# Prompt 1
Can you print the part of the staycation article that begins at the words "Take photos. You’ll" and ends after the words "while you’re off.", copied word for word?

Before you say, “Staying home? That’s not what I’d call a vacation,” we’ve got some tips that can help make your staycation just as much fun as a traveling vacation—not to mention more affordable and hassle-free.
7 steps to a successful staycation
Have a budget. The average American goes nearly $400 over budget on vacation. But you can still have a fun time with a smaller budget. There are plenty of fun things to do for little to no cost, like visiting local parks or participating in community events. Check sites like Groupon and Living Social to find coupons and deals for local activities and dining.
Make a plan. A few weeks in advance, get the gang together and list everything you’d like to do. Museum visits, sporting events, day trips, the zoo…create a plan, so everyone has something to enjoy.
Make mealtimes easy. Take a vacation from the kitchen. Visit your favorite restaurants or order carryout. If you’d rather not eat out every day, make a few meals ahead of time and freeze them for easy heat and serve, or make simple meals like sandwiches. When the weather is nice, grill outside or pick up goodies from the grocery store for a picnic.
Ditch the chores. Just as you would before any vacation, get your house in good order before your staycation starts…and don’t worry about laundry or vacuuming until your staycation is over.
Take photos. You’ll make just as many memories close to home as you would on a traveling vacation, so take photos and videos of all the fun.
Unplug. This is a time to experience, enjoy and just be together. Let everyone at work know (firmly) that you’ll be incommunicado, and don’t check work emails or handle any work tasks while you’re off.
Schedule some down time. Don’t exhaust yourselves with a constant, “Go, go, go!” mindset. That can tend to make everyone of any age cranky. Sleep in a couple of mornings or spend an afternoon or an evening relaxing in the backyard.
Some staycation ideas
Here are a few suggestions for things to do on your staycation. While your hometown might not have every activity available, this list may spark other ideas in your own area.
Take advantage of low weekday crowds. Are there places you haven’t been able to visit because they’re too crowded on the weekends? This is your chance! Go mini-golfing, visit a popular museum exhibit or see a matinee movie. (Hint: Weekday prices can be lower, too.)
Have foodie fun or a tasting tour. Visit local restaurants you’ve always wanted to try. Visit nearby towns with a fun dining scene or ethnic foods you’d like to experience. If you’re not staycationing with little ones, check out local wineries or breweries—but make sure you have a plan for a designated driver or be ready to request an Uber.
Plan a game or movie day at home. Stock up on snacks and get the video or board games ready for a super gaming extravaganza. Or, if your family is more into movies, rent or stream your favorite movies for an all-day marathon.
Vacation at a nearby rental. If you’d like to splurge a bit, reserve an Airbnb-type rental, a B&B or a budget hotel room in your area for a couple of nights. Try switching up the location from your usual; exchange the suburbs for the city or the city for the country.
Take in a concert or festival. Especially in the summer, you can find low-cost or free local festivals and concerts to enjoy. Check your county and community websites for schedules—and don’t forget to check local universities, museums and other community venues to see what’s available.
Camp out in the backyard. Set up a tent, get out the sleeping bags, and spend a night outdoors. Grill dinner, roast marshmallows and tell scary stories by firelight.
Take a hike or a bike. Find new hiking trails to explore and spend time in nature. Don’t forget to equip yourself with safety gear (i.e., mosquito and tick repellent), water bottles and transportable snacks.
Go canoeing or kayaking. If you can borrow the equipment rather than rent or buy it, so much the better. But if it’s in the budget, a day on a river or lake is a wonderful way to get some exercise and enjoy the peace and quiet of being on the water.
Whether you take a long weekend or a full week, some advance planning can make your staycation as memorable as a “regular” vacation trip. Not to mention a lot more relaxing, since you don’t have to worry about crowded airport security lines, missed flights or off-schedule itineraries. We hope we’ve inspired you to consider your own staycation this year—and that you have a wonderful time!

# Excerpted data
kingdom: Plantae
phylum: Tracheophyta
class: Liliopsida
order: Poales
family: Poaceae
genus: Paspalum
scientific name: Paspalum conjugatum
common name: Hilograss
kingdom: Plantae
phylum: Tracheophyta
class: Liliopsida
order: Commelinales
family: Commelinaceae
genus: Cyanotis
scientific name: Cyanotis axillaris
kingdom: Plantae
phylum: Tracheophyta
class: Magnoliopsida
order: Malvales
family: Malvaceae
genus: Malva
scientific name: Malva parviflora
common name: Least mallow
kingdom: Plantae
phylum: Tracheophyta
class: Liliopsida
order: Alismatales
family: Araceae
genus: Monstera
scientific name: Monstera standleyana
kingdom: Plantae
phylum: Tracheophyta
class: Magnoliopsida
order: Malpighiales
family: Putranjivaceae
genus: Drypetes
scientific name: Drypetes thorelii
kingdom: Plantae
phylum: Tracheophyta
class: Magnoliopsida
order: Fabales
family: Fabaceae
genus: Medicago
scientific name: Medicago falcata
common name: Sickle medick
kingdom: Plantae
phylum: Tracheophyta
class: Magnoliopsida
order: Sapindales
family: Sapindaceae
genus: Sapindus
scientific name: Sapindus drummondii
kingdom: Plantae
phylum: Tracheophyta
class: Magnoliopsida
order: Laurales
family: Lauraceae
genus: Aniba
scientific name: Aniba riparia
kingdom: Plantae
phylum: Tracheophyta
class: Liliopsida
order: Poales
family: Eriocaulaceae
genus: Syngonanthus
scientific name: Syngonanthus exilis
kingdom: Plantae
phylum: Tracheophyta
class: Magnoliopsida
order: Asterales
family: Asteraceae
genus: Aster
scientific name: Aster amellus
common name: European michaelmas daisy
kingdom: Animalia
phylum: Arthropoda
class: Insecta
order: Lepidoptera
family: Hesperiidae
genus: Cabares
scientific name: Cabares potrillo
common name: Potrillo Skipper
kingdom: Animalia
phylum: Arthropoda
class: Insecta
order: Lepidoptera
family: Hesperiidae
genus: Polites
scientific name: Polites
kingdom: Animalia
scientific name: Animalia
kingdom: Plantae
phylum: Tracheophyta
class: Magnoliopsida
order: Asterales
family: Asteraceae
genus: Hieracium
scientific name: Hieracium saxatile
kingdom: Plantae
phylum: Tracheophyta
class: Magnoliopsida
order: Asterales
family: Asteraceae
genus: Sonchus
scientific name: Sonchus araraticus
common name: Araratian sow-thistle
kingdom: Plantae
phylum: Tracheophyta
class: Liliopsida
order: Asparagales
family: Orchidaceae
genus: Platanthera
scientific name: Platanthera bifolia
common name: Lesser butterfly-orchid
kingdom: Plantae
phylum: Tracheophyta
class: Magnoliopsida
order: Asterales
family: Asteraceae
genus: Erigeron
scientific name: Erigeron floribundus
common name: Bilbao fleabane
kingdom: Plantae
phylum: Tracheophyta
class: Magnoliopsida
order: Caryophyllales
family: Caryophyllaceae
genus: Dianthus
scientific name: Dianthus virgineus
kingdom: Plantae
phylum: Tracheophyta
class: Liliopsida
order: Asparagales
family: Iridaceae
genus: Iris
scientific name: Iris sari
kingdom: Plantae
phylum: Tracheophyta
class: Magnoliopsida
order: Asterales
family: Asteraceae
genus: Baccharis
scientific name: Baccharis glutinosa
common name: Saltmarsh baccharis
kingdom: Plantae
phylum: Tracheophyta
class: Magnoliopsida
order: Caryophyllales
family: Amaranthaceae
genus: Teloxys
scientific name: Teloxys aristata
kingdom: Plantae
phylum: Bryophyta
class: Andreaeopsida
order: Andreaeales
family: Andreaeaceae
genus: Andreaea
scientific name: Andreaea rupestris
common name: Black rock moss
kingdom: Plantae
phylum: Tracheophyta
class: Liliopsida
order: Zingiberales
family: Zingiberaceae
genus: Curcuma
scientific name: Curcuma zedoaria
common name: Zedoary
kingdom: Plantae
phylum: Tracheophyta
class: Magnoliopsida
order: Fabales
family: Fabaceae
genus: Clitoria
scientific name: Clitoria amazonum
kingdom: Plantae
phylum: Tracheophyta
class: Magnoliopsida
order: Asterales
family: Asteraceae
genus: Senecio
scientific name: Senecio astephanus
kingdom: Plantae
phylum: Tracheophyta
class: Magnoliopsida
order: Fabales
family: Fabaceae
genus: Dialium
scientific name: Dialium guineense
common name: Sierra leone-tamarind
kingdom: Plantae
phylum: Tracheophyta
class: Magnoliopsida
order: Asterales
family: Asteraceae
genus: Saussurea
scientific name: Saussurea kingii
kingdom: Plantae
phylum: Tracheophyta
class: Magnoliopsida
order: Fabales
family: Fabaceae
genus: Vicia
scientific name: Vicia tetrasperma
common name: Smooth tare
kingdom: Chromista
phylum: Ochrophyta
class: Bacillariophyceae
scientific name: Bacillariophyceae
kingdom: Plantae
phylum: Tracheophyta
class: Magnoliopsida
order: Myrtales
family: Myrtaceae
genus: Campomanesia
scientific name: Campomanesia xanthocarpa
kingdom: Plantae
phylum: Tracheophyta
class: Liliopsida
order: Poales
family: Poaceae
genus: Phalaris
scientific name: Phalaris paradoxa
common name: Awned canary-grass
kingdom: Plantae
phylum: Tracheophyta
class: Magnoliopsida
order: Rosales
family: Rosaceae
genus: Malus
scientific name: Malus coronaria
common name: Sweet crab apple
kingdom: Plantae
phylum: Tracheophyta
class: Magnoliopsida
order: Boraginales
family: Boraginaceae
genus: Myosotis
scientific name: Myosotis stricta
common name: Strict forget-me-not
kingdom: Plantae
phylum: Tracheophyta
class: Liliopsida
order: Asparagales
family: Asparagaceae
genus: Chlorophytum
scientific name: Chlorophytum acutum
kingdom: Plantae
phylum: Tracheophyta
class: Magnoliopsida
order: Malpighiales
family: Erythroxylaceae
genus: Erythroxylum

# Prompt 2
Turn the lines of the records into a numbered list, leaving out any blank lines. Begin at the line that has "common name: Smooth tare" and stop after the final line of the records, including both ends.

# Task output 1
Take photos. You’ll make just as many memories close to home as you would on a traveling vacation, so take photos and videos of all the fun.
Unplug. This is a time to experience, enjoy and just be together. Let everyone at work know (firmly) that you’ll be incommunicado, and don’t check work emails or handle any work tasks while you’re off.

# Task output 2
1. common name: Smooth tare
2. kingdom: Chromista
3. phylum: Ochrophyta
4. class: Bacillariophyceae
5. scientific name: Bacillariophyceae
6. kingdom: Plantae
7. phylum: Tracheophyta
8. class: Magnoliopsida
9. order: Myrtales
10. family: Myrtaceae
11. genus: Campomanesia
12. scientific name: Campomanesia xanthocarpa
13. kingdom: Plantae
14. phylum: Tracheophyta
15. class: Liliopsida
16. order: Poales
17. family: Poaceae
18. genus: Phalaris
19. scientific name: Phalaris paradoxa
20. common name: Awned canary-grass
21. kingdom: Plantae
22. phylum: Tracheophyta
23. class: Magnoliopsida
24. order: Rosales
25. family: Rosaceae
26. genus: Malus
27. scientific name: Malus coronaria
28. common name: Sweet crab apple
29. kingdom: Plantae
30. phylum: Tracheophyta
31. class: Magnoliopsida
32. order: Boraginales
33. family: Boraginaceae
34. genus: Myosotis
35. scientific name: Myosotis stricta
36. common name: Strict forget-me-not
37. kingdom: Plantae
38. phylum: Tracheophyta
39. class: Liliopsida
40. order: Asparagales
41. family: Asparagaceae
42. genus: Chlorophytum
43. scientific name: Chlorophytum acutum
44. kingdom: Plantae
45. phylum: Tracheophyta
46. class: Magnoliopsida
47. order: Malpighiales
48. family: Erythroxylaceae
49. genus: Erythroxylum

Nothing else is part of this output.